Ferris_H_ · ‎11-10-2016

My cluster has 16 cpus/node. My matrix is symmetric positive definite and size is ~2 million by 2 million with ~4 million non-zero entries. My factorization times are:

16 cpus - 84 seconds

32 cpus - 44 seconds

48 cpus - 48 seconds ?!

The factorization takes longer with 48 cpus compared to 32 cpus.

I have tried with smaller matrix and get the same results. There is no speedup beyond 32 cpus. Is this a known limitation of cluster_sparse_solver or a problem with my cluster? If a cluster problem, any suggestions on how can I narrow down the bottleneck?

Gennady_F_Intel · ‎11-11-2016

Ferris, could you check the scalability with larger problem size?

Ferris_H_ · ‎11-11-2016

Unfortunately, I do not have any larger matrixes to test . The size I am testing is around the largest I would see in my area. Are there any public benchmark matrixes I could download to test? If not , I can create an example code that reads in my matrix for you to test on your cluster.

Ferris_H_ · ‎11-21-2016

I created an example file that can reproduce the issue. Download cl_solver_sym_sp_0_based_c.c from here:

https://www.dropbox.com/s/ndkzi9zojxuh1xo/cl_solver_sym_sp_0_based_c.c?dl=0

Edit all the occurences of *.txt to the path where the files are on your system.
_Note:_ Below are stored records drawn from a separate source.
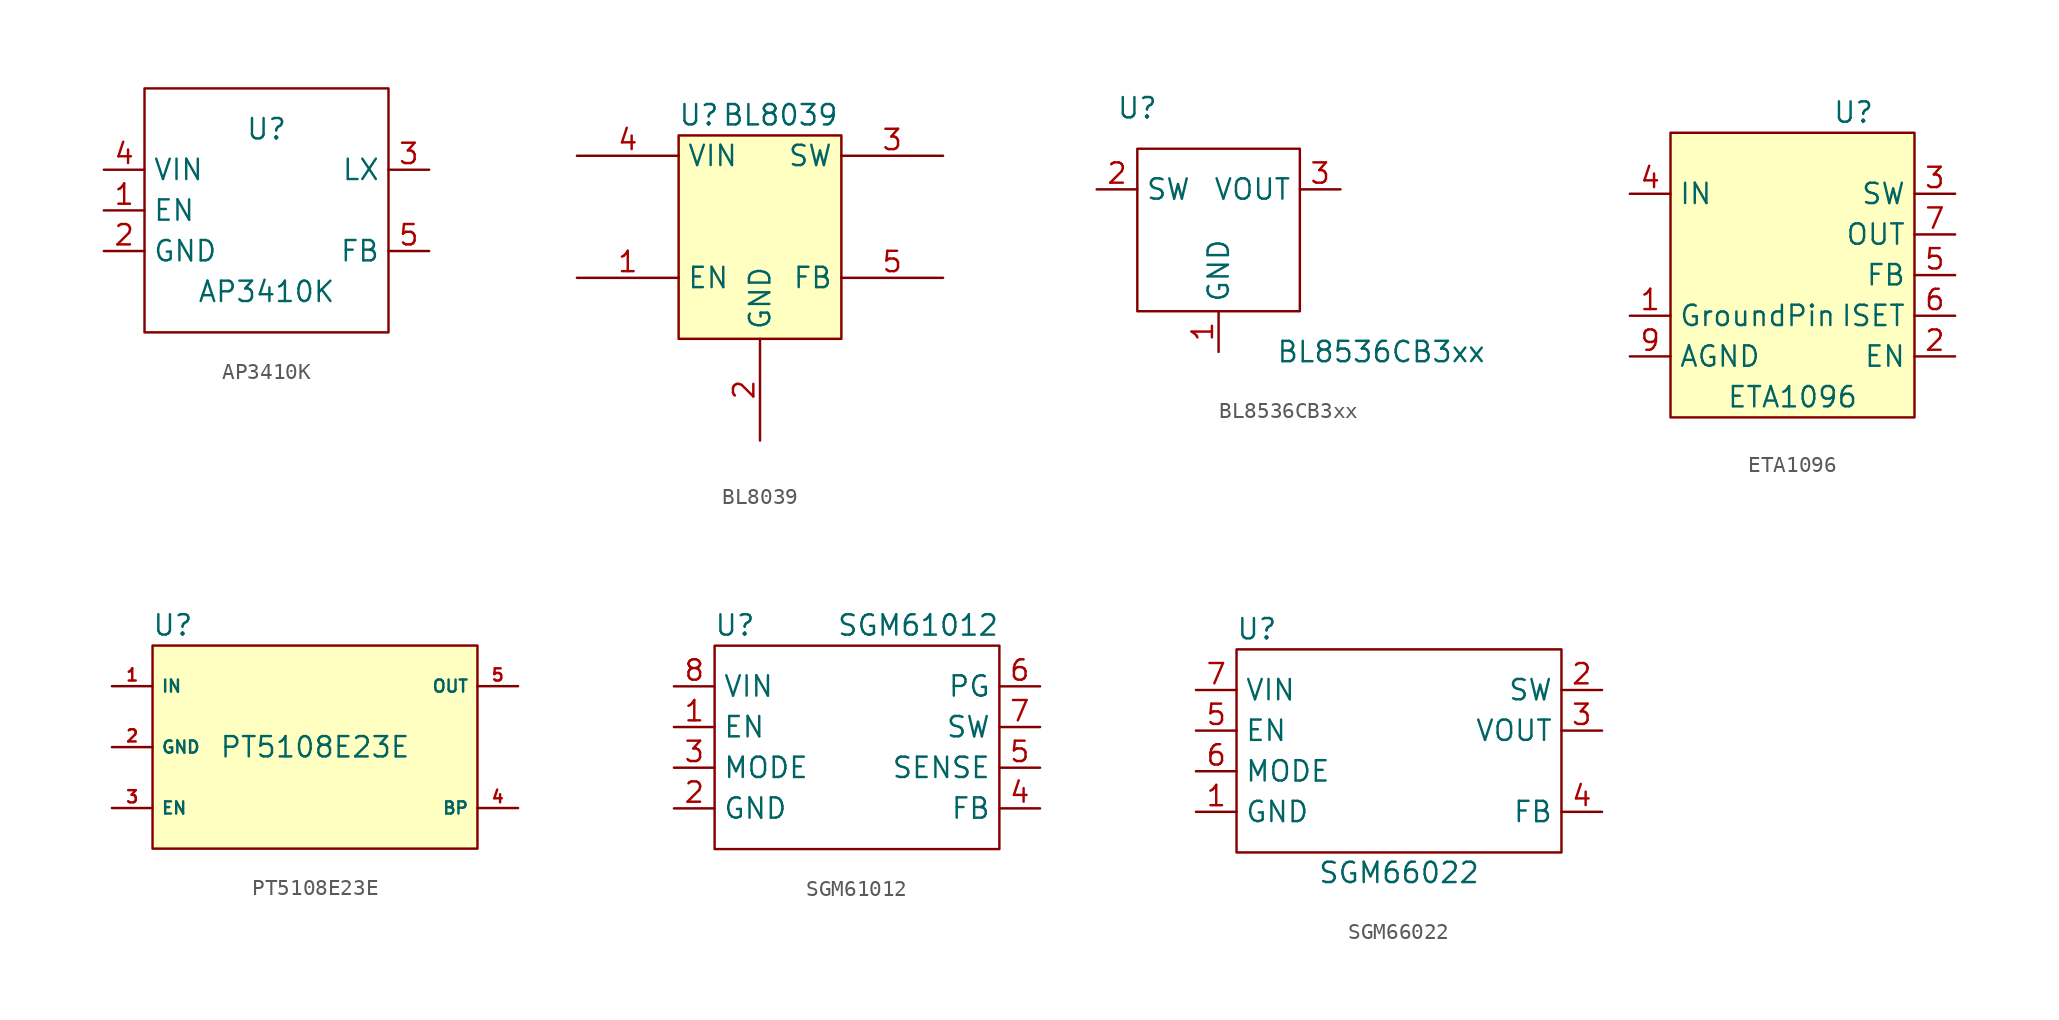
<source format=kicad_sym>
(kicad_symbol_lib
  (version 20231120)
  (generator "kicad_symbol_editor")
  (generator_version "8.0")
  (symbol "AP3410K"
    (property "Reference" "U"
      (at 0 5.08 0)
      (effects (font (size 1.27 1.27))))
    (property "Value" "AP3410K"
      (at 0 -5.08 0)
      (effects (font (size 1.27 1.27))))
    (symbol "AP3410K_0_1"
      (rectangle (start -7.62 7.62) (end 7.62 -7.62) (stroke (width 0) (type default)) (fill (type none))))
    (symbol "AP3410K_1_1"
      (pin input line (at -10.16 0 0) (length 2.54) (name "EN" (effects (font (size 1.27 1.27)))) (number "1" (effects (font (size 1.27 1.27)))))
      (pin power_in line (at -10.16 -2.54 0) (length 2.54) (name "GND" (effects (font (size 1.27 1.27)))) (number "2" (effects (font (size 1.27 1.27)))))
      (pin power_out line (at 10.16 2.54 180) (length 2.54) (name "LX" (effects (font (size 1.27 1.27)))) (number "3" (effects (font (size 1.27 1.27)))))
      (pin power_in line (at -10.16 2.54 0) (length 2.54) (name "VIN" (effects (font (size 1.27 1.27)))) (number "4" (effects (font (size 1.27 1.27)))))
      (pin input line (at 10.16 -2.54 180) (length 2.54) (name "FB" (effects (font (size 1.27 1.27)))) (number "5" (effects (font (size 1.27 1.27)))))))
  (symbol "BL8039"
    (property "Reference" "U"
      (at -1.27 3.81 0)
      (effects (font (size 1.27 1.27))))
    (property "Value" "BL8039"
      (at 3.81 3.81 0)
      (effects (font (size 1.27 1.27))))
    (symbol "BL8039_1_1"
      (rectangle (start -2.54 2.54) (end 7.62 -10.16) (stroke (width 0) (type default)) (fill (type background)))
      (pin input line (at -8.89 -6.35 0) (length 6.35) (name "EN" (effects (font (size 1.27 1.27)))) (number "1" (effects (font (size 1.27 1.27)))))
      (pin power_in line (at 2.54 -16.51 90) (length 6.35) (name "GND" (effects (font (size 1.27 1.27)))) (number "2" (effects (font (size 1.27 1.27)))))
      (pin power_out line (at 13.97 1.27 180) (length 6.35) (name "SW" (effects (font (size 1.27 1.27)))) (number "3" (effects (font (size 1.27 1.27)))))
      (pin power_in line (at -8.89 1.27 0) (length 6.35) (name "VIN" (effects (font (size 1.27 1.27)))) (number "4" (effects (font (size 1.27 1.27)))))
      (pin input line (at 13.97 -6.35 180) (length 6.35) (name "FB" (effects (font (size 1.27 1.27)))) (number "5" (effects (font (size 1.27 1.27)))))))
  (symbol "BL8536CB3xx"
    (property "Reference" "U"
      (at -5.08 7.62 0)
      (effects (font (size 1.27 1.27))))
    (property "Value" "BL8536CB3xx"
      (at 10.16 -7.62 0)
      (effects (font (size 1.27 1.27))))
    (symbol "BL8536CB3xx_0_1"
      (rectangle (start -5.08 5.08) (end 5.08 -5.08) (stroke (width 0) (type default)) (fill (type none))))
    (symbol "BL8536CB3xx_1_1"
      (pin power_in line (at 0 -7.62 90) (length 2.54) (name "GND" (effects (font (size 1.27 1.27)))) (number "1" (effects (font (size 1.27 1.27)))))
      (pin input line (at -7.62 2.54 0) (length 2.54) (name "SW" (effects (font (size 1.27 1.27)))) (number "2" (effects (font (size 1.27 1.27)))))
      (pin power_out line (at 7.62 2.54 180) (length 2.54) (name "VOUT" (effects (font (size 1.27 1.27)))) (number "3" (effects (font (size 1.27 1.27)))))))
  (symbol "ETA1096"
    (property "Reference" "U"
      (at 3.81 10.16 0)
      (effects (font (size 1.27 1.27))))
    (property "Value" "ETA1096"
      (at 0 -7.62 0)
      (effects (font (size 1.27 1.27))))
    (symbol "ETA1096_1_1"
      (rectangle (start -7.62 8.89) (end 7.62 -8.89) (stroke (width 0) (type default)) (fill (type background)))
      (pin power_out line (at -10.16 -2.54 0) (length 2.54) (name "GroundPin" (effects (font (size 1.27 1.27)))) (number "1" (effects (font (size 1.27 1.27)))))
      (pin input line (at 10.16 -5.08 180) (length 2.54) (name "EN" (effects (font (size 1.27 1.27)))) (number "2" (effects (font (size 1.27 1.27)))))
      (pin passive line (at 10.16 5.08 180) (length 2.54) (name "SW" (effects (font (size 1.27 1.27)))) (number "3" (effects (font (size 1.27 1.27)))))
      (pin power_in line (at -10.16 5.08 0) (length 2.54) (name "IN" (effects (font (size 1.27 1.27)))) (number "4" (effects (font (size 1.27 1.27)))))
      (pin passive line (at 10.16 0 180) (length 2.54) (name "FB" (effects (font (size 1.27 1.27)))) (number "5" (effects (font (size 1.27 1.27)))))
      (pin passive line (at 10.16 -2.54 180) (length 2.54) (name "ISET" (effects (font (size 1.27 1.27)))) (number "6" (effects (font (size 1.27 1.27)))))
      (pin power_out line (at 10.16 2.54 180) (length 2.54) (name "OUT" (effects (font (size 1.27 1.27)))) (number "7" (effects (font (size 1.27 1.27)))))
      (pin power_out line (at -10.16 -2.54 0) (length 2.54) hide (name "GroundPin" (effects (font (size 1.27 1.27)))) (number "8" (effects (font (size 1.27 1.27)))))
      (pin power_out line (at -10.16 -5.08 0) (length 2.54) (name "AGND" (effects (font (size 1.27 1.27)))) (number "9" (effects (font (size 1.27 1.27)))))))
  (symbol "PT5108E23E"
    (property "Reference" "U"
      (at -8.89 7.62 0)
      (effects (font (size 1.27 1.27))))
    (property "Value" "PT5108E23E"
      (at 0 0 0)
      (effects (font (size 1.27 1.27))))
    (symbol "PT5108E23E_1_1"
      (rectangle (start -10.16 6.35) (end 10.16 -6.35) (stroke (width 0) (type default)) (fill (type background)))
      (pin power_in line (at -12.7 3.81 0) (length 2.54) (name "IN" (effects (font (size 0.762 0.762)))) (number "1" (effects (font (size 0.762 0.762)))))
      (pin power_in line (at -12.7 0 0) (length 2.54) (name "GND" (effects (font (size 0.762 0.762)))) (number "2" (effects (font (size 0.762 0.762)))))
      (pin input line (at -12.7 -3.81 0) (length 2.54) (name "EN" (effects (font (size 0.762 0.762)))) (number "3" (effects (font (size 0.762 0.762)))))
      (pin power_out line (at 12.7 -3.81 180) (length 2.54) (name "BP" (effects (font (size 0.762 0.762)))) (number "4" (effects (font (size 0.762 0.762)))))
      (pin power_out line (at 12.7 3.81 180) (length 2.54) (name "OUT" (effects (font (size 0.762 0.762)))) (number "5" (effects (font (size 0.762 0.762)))))))
  (symbol "SGM61012"
    (property "Reference" "U"
      (at -7.62 7.62 0)
      (effects (font (size 1.27 1.27))))
    (property "Value" "SGM61012"
      (at 3.81 7.62 0)
      (effects (font (size 1.27 1.27))))
    (symbol "SGM61012_0_1"
      (rectangle (start -8.89 6.35) (end 8.89 -6.35) (stroke (width 0) (type default)) (fill (type none))))
    (symbol "SGM61012_1_1"
      (pin input line (at -11.43 1.27 0) (length 2.54) (name "EN" (effects (font (size 1.27 1.27)))) (number "1" (effects (font (size 1.27 1.27)))))
      (pin power_in line (at -11.43 -3.81 0) (length 2.54) (name "GND" (effects (font (size 1.27 1.27)))) (number "2" (effects (font (size 1.27 1.27)))))
      (pin input line (at -11.43 -1.27 0) (length 2.54) (name "MODE" (effects (font (size 1.27 1.27)))) (number "3" (effects (font (size 1.27 1.27)))))
      (pin passive line (at 11.43 -3.81 180) (length 2.54) (name "FB" (effects (font (size 1.27 1.27)))) (number "4" (effects (font (size 1.27 1.27)))))
      (pin passive line (at 11.43 -1.27 180) (length 2.54) (name "SENSE" (effects (font (size 1.27 1.27)))) (number "5" (effects (font (size 1.27 1.27)))))
      (pin output line (at 11.43 3.81 180) (length 2.54) (name "PG" (effects (font (size 1.27 1.27)))) (number "6" (effects (font (size 1.27 1.27)))))
      (pin power_out line (at 11.43 1.27 180) (length 2.54) (name "SW" (effects (font (size 1.27 1.27)))) (number "7" (effects (font (size 1.27 1.27)))))
      (pin power_in line (at -11.43 3.81 0) (length 2.54) (name "VIN" (effects (font (size 1.27 1.27)))) (number "8" (effects (font (size 1.27 1.27)))))
      (pin power_in line (at -11.43 -3.81 0) (length 2.54) hide (name "GND" (effects (font (size 1.27 1.27)))) (number "9" (effects (font (size 1.27 1.27)))))))
  (symbol "SGM66022"
    (property "Reference" "U"
      (at -8.89 6.35 0)
      (effects (font (size 1.27 1.27))))
    (property "Value" "SGM66022"
      (at 0 -8.89 0)
      (effects (font (size 1.27 1.27))))
    (symbol "SGM66022_0_1"
      (rectangle (start -10.16 5.08) (end 10.16 -7.62) (stroke (width 0) (type default)) (fill (type none))))
    (symbol "SGM66022_1_1"
      (pin power_in line (at -12.7 -5.08 0) (length 2.54) (name "GND" (effects (font (size 1.27 1.27)))) (number "1" (effects (font (size 1.27 1.27)))))
      (pin passive line (at 12.7 2.54 180) (length 2.54) (name "SW" (effects (font (size 1.27 1.27)))) (number "2" (effects (font (size 1.27 1.27)))))
      (pin power_out line (at 12.7 0 180) (length 2.54) (name "VOUT" (effects (font (size 1.27 1.27)))) (number "3" (effects (font (size 1.27 1.27)))))
      (pin passive line (at 12.7 -5.08 180) (length 2.54) (name "FB" (effects (font (size 1.27 1.27)))) (number "4" (effects (font (size 1.27 1.27)))))
      (pin input line (at -12.7 0 0) (length 2.54) (name "EN" (effects (font (size 1.27 1.27)))) (number "5" (effects (font (size 1.27 1.27)))))
      (pin input line (at -12.7 -2.54 0) (length 2.54) (name "MODE" (effects (font (size 1.27 1.27)))) (number "6" (effects (font (size 1.27 1.27)))))
      (pin power_in line (at -12.7 2.54 0) (length 2.54) (name "VIN" (effects (font (size 1.27 1.27)))) (number "7" (effects (font (size 1.27 1.27))))))))
</source>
ia, ja, a and b data in text files are all here:

https://www.dropbox.com/s/3dkhbillyso03kc/ia_ja_a_b_data.tar.gz?dl=0

Curious what kind of performance improvement you get when running with MPI on 16, 32, 48, and 72 cpus!

Gennady_F_Intel · ‎11-22-2016

Ferris, do you have access to the 64 cores system? i am currently not, if you have, could you please try and give us the results? The scalability may be different if the number of nodes will be power of 2.

Ferris_H_ · ‎11-28-2016

Gennady F. (Intel) wrote:

Ferris, do you have access to the 64 cores system? i am currently not, if you have, could you please try and give us the results? The scalability may be different if the number of nodes will be power of 2.

Hi Gennady,

As requested, I solved my model on a larger 4-node 60 core cluster with 15 cores/node each. Below are the factorization times:

15 cores - 70 seconds

30 cores - 41 seconds

45 cores - 42 seconds

60 cores - 36 seconds

So seems there is some improvement when the number of nodes is 4. But with 3 nodes it shows same solve times as 2 nodes. Does the number of nodes always have to be a power of 2? Or could there be some problem with my cluster?